### PROBLEM TO WORK ON:
Copy all the records exactly; the complete set is the expected result.

····················

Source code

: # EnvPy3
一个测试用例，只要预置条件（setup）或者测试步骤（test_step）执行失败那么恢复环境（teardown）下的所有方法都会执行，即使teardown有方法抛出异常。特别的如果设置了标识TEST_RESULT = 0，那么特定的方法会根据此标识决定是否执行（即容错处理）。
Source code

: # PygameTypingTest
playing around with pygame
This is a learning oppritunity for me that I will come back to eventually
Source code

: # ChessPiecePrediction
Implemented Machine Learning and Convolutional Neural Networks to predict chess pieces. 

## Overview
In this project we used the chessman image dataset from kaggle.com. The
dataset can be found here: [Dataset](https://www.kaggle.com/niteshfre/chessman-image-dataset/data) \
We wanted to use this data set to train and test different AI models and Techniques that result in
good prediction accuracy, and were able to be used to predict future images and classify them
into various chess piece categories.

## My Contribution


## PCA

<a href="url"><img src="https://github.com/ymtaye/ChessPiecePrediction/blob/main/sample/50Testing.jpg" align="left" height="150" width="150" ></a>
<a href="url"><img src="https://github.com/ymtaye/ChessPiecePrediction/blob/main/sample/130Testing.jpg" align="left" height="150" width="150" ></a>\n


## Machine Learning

····················

### SOLVED EXERCISE:
Source code

: # EnvPy3
一个测试用例，只要预置条件（setup）或者测试步骤（test_step）执行失败那么恢复环境（teardown）下的所有方法都会执行，即使teardown有方法抛出异常。特别的如果设置了标识TEST_RESULT = 0，那么特定的方法会根据此标识决定是否执行（即容错处理）。
Source code

: # PygameTypingTest
playing around with pygame
This is a learning oppritunity for me that I will come back to eventually
Source code

: # ChessPiecePrediction
Implemented Machine Learning and Convolutional Neural Networks to predict chess pieces. 

## Overview
In this project we used the chessman image dataset from kaggle.com. The
dataset can be found here: [Dataset](https://www.kaggle.com/niteshfre/chessman-image-dataset/data) \
We wanted to use this data set to train and test different AI models and Techniques that result in
good prediction accuracy, and were able to be used to predict future images and classify them
into various chess piece categories.

## My Contribution


## PCA

<a href="url"><img src="https://github.com/ymtaye/ChessPiecePrediction/blob/main/sample/50Testing.jpg" align="left" height="150" width="150" ></a>
<a href="url"><img src="https://github.com/ymtaye/ChessPiecePrediction/blob/main/sample/130Testing.jpg" align="left" height="150" width="150" ></a>\n


## Machine Learning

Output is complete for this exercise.